梓川橋(米沢)の写真 弧を描いて天王川をまたぐ梓川橋。かつては橋の上で盆踊りが行われていた=米沢市

 米沢市長手の梓川橋は弧を描いて川をまたぐ「曲線橋」。かつては直線橋だったが、河川改修で流路が変わり、1987(昭和62)年に架け替えられた。長さ75メートル、幅は8~9メートル。通行する車の内輪差を考慮し、カーブのきつい西側が広くなっている。

 橋北側の岩場に、ほこらが一つ鎮座している。旧二井宿村(現高畠町二井宿)の名主・高梨利右エ門を祭る「六地蔵尊」。道沿いにあったものが改修に伴い移された。近くの農業斉藤平左エ門さん(59)は「高梨は農家の英雄のような存在。地域が大事にしている地蔵なんだ」と語る。

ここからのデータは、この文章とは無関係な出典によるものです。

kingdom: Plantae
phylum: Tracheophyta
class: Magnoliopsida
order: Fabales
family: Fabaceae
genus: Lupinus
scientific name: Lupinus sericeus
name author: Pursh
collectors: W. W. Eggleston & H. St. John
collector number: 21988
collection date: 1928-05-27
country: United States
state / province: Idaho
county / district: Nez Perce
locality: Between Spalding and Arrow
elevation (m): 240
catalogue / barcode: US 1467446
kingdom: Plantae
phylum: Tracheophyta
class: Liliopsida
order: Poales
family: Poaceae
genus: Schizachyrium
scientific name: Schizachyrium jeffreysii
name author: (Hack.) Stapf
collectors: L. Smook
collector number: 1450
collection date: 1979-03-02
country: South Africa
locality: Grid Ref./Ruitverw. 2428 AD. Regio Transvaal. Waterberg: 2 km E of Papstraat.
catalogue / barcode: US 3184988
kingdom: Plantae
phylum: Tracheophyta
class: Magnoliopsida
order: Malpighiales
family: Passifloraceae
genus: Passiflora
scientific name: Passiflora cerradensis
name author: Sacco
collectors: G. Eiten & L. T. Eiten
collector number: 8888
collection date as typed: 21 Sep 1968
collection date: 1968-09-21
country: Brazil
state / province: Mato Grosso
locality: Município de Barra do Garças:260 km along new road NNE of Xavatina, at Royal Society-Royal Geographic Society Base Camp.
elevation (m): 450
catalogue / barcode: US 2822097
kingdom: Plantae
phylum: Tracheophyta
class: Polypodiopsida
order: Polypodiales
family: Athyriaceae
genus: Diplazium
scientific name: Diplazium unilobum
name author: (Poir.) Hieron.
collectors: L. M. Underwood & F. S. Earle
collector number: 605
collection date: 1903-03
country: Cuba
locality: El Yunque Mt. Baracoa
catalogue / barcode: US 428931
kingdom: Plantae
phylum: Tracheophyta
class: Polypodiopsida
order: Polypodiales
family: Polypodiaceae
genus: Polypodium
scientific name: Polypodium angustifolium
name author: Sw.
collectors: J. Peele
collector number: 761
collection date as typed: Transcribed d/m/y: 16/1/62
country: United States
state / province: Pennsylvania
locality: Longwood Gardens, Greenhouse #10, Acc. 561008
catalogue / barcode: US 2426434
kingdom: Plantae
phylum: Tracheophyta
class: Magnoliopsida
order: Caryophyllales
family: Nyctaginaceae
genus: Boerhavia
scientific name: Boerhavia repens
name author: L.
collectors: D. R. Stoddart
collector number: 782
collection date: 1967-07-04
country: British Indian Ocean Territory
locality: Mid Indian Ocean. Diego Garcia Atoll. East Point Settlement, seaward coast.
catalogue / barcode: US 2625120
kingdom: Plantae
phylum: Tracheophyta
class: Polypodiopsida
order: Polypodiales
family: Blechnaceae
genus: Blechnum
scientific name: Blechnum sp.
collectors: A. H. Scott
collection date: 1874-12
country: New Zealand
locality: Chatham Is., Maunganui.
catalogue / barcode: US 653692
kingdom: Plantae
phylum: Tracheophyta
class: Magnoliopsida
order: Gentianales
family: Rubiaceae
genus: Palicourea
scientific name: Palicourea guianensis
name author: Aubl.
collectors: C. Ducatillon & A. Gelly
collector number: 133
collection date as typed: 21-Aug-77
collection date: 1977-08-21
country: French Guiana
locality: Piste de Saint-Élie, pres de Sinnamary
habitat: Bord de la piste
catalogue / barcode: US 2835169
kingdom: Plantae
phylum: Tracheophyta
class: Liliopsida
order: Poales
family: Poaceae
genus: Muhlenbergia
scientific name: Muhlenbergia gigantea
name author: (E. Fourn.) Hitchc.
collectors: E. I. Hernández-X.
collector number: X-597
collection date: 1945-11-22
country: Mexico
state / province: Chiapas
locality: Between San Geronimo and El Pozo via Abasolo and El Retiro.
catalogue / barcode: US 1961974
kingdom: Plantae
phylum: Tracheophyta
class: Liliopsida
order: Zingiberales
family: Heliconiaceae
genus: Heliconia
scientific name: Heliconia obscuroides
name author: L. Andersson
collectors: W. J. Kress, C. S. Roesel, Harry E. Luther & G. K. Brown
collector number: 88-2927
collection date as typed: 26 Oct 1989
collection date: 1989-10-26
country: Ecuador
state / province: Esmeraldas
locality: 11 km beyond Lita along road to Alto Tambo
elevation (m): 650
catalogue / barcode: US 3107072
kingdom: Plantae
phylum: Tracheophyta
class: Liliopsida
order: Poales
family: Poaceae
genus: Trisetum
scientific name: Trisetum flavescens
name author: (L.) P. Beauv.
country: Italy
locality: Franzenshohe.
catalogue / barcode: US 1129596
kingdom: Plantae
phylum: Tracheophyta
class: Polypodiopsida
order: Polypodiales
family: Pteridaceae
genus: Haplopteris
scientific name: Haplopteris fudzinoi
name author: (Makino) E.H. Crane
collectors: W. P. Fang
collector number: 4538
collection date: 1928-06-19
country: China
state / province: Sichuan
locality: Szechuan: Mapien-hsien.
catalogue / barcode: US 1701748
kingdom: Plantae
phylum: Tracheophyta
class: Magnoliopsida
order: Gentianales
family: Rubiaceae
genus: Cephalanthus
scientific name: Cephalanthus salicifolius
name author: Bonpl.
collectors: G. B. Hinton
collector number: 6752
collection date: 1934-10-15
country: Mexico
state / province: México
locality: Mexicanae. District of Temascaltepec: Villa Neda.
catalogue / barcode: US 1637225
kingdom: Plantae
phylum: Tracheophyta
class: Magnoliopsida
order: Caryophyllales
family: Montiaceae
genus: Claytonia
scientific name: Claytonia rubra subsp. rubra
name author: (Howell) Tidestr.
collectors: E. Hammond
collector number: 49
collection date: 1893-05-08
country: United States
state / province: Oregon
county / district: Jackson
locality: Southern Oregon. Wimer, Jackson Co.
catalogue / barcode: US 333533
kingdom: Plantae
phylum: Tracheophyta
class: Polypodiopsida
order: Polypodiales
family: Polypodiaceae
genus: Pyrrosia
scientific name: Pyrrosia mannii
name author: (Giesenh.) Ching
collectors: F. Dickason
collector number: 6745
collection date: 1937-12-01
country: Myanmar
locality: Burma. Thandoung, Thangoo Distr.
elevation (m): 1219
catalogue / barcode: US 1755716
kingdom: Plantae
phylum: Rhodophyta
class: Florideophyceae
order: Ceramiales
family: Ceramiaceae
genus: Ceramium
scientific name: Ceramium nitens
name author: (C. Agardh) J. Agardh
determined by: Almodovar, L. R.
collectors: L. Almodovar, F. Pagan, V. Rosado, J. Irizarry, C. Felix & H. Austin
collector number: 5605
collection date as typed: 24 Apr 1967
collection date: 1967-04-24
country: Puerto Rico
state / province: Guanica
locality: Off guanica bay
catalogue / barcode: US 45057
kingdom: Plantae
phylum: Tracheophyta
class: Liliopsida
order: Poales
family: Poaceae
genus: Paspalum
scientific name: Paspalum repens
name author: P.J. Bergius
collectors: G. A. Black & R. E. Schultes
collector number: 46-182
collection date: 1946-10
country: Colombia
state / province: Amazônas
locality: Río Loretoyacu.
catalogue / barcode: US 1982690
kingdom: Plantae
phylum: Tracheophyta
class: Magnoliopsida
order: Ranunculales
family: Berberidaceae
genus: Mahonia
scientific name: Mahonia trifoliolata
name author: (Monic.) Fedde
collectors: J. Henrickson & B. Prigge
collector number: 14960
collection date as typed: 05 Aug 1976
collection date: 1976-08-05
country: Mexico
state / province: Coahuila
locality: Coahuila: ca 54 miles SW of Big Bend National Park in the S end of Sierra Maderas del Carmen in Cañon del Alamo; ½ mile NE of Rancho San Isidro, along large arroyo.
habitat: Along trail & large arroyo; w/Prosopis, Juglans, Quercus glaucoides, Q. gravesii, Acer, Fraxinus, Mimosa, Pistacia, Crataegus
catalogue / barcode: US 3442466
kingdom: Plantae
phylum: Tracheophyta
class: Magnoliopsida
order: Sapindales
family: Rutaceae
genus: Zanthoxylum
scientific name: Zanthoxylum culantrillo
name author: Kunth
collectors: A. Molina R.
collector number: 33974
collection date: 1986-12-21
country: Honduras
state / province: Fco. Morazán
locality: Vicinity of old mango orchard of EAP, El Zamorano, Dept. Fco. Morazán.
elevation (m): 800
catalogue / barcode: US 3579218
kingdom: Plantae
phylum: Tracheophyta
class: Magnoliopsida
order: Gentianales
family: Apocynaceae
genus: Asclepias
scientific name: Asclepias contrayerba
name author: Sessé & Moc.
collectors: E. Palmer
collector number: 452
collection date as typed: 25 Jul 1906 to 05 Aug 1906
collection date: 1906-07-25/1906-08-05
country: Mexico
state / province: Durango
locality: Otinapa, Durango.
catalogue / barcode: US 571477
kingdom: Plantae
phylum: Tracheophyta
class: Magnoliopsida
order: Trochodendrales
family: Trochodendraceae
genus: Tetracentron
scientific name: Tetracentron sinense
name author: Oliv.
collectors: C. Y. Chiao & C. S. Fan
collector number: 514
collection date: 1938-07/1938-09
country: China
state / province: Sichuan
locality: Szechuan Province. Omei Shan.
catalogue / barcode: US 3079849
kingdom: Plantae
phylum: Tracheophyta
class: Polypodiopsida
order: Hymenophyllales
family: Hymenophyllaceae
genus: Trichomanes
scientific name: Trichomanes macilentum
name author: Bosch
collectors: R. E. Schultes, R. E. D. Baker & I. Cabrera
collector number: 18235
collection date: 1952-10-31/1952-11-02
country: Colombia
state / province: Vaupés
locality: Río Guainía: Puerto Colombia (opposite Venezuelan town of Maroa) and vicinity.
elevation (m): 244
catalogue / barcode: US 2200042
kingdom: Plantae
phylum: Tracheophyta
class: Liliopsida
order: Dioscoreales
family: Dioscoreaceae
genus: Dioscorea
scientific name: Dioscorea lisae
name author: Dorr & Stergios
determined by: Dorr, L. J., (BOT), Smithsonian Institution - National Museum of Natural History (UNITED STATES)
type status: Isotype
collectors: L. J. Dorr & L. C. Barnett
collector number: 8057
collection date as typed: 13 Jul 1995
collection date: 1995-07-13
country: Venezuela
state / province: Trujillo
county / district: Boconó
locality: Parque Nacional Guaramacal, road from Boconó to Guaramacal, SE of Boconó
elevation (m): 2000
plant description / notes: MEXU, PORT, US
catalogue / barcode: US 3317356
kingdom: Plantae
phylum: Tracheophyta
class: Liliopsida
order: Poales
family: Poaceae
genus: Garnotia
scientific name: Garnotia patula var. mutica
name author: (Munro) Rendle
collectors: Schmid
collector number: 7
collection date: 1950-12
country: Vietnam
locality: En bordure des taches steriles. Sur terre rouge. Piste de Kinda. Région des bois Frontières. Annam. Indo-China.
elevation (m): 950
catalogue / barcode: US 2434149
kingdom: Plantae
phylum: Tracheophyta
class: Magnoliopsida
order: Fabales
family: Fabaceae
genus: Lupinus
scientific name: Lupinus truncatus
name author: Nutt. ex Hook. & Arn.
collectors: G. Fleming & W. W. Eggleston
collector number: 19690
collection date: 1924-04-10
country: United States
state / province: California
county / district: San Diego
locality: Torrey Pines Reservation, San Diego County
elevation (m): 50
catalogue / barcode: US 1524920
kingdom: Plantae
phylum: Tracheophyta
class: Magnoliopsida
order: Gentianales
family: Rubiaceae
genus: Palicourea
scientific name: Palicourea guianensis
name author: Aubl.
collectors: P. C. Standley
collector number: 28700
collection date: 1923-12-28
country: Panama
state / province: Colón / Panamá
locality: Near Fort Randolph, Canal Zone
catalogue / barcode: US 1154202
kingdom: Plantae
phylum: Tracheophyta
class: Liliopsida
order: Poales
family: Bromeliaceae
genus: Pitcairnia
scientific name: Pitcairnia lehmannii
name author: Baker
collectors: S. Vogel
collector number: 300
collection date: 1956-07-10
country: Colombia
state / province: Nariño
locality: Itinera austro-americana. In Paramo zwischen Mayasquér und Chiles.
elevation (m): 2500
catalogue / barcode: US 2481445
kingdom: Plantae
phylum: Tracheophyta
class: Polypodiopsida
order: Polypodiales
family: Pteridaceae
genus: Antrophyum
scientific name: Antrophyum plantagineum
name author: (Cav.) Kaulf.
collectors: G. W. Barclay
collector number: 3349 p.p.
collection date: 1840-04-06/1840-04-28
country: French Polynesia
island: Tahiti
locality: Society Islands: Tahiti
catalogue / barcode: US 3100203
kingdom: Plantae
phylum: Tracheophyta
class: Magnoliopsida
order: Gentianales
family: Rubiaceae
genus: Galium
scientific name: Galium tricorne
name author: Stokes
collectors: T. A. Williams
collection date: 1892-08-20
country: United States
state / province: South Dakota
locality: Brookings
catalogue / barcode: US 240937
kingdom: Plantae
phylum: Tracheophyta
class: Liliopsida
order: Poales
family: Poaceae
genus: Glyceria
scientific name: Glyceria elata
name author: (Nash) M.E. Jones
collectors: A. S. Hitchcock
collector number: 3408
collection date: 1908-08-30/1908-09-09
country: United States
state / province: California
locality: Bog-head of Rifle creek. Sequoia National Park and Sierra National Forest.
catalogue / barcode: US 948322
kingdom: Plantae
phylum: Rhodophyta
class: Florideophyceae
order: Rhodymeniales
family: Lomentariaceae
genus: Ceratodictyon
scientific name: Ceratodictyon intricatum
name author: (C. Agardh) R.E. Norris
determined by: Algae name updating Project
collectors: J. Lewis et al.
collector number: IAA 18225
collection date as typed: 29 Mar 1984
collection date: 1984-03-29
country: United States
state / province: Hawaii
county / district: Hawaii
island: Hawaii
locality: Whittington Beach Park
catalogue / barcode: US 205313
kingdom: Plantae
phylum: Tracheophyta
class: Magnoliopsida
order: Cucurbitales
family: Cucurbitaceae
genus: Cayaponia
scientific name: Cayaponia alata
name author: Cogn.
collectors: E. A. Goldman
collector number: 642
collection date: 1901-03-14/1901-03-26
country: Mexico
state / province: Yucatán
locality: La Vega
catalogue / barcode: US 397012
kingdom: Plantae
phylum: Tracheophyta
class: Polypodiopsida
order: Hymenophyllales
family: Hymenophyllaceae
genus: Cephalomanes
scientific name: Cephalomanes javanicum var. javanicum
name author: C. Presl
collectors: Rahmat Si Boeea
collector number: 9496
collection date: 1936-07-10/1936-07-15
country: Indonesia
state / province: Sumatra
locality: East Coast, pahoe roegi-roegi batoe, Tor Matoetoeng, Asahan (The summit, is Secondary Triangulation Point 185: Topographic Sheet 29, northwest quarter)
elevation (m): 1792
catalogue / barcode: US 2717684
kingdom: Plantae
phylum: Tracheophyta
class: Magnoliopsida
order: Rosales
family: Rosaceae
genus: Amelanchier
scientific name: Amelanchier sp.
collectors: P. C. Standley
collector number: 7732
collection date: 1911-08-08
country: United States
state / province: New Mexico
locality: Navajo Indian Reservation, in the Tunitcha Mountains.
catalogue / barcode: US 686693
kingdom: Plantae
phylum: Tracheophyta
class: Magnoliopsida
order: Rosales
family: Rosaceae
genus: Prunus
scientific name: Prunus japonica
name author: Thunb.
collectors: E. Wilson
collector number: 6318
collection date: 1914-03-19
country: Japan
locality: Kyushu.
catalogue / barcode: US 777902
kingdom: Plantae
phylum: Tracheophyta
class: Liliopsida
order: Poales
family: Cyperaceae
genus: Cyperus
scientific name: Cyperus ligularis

 寛文の時代(1661~72年)、上郷地区の農民は米沢藩の厳しい年貢徴収に苦しんでいた。高梨は一帯の屋代郷35村を代表して藩の苛政(かせい)を幕府に直訴。願いは届き、屋代郷は幕領に戻った。しかし、幕府への直訴は重罪。高梨は藩に引き渡され、故郷で処刑された。

 護送の道中、高梨は米沢市川井、長手など6カ所で休んだ。その地に六地蔵尊が建立されたと伝わる。高畠町の亀岡文殊にある「極重悪人碑」も高梨の供養碑の一つ。藩をはばかり悪人と刻みつつ、義勇をたたえたのだという。

 近くの無職島軒義憲さん(78)は「地蔵の慰霊のためだったか、昭和の初めごろまでは梓川橋で盆踊りをしていたな」と振り返る。車などほとんど通らない時代。大人も子どもも橋の上で踊ったという。「若者がたくさんいた。恋が生まれる場だったからな」とほほ笑む。

 川や道の改修で盆踊りは途絶え、現在は近くの天満神社の例大祭に合わせて演芸会を開いている。「祭りは地域のきずな。これからもずっと続いていってほしい」と語った。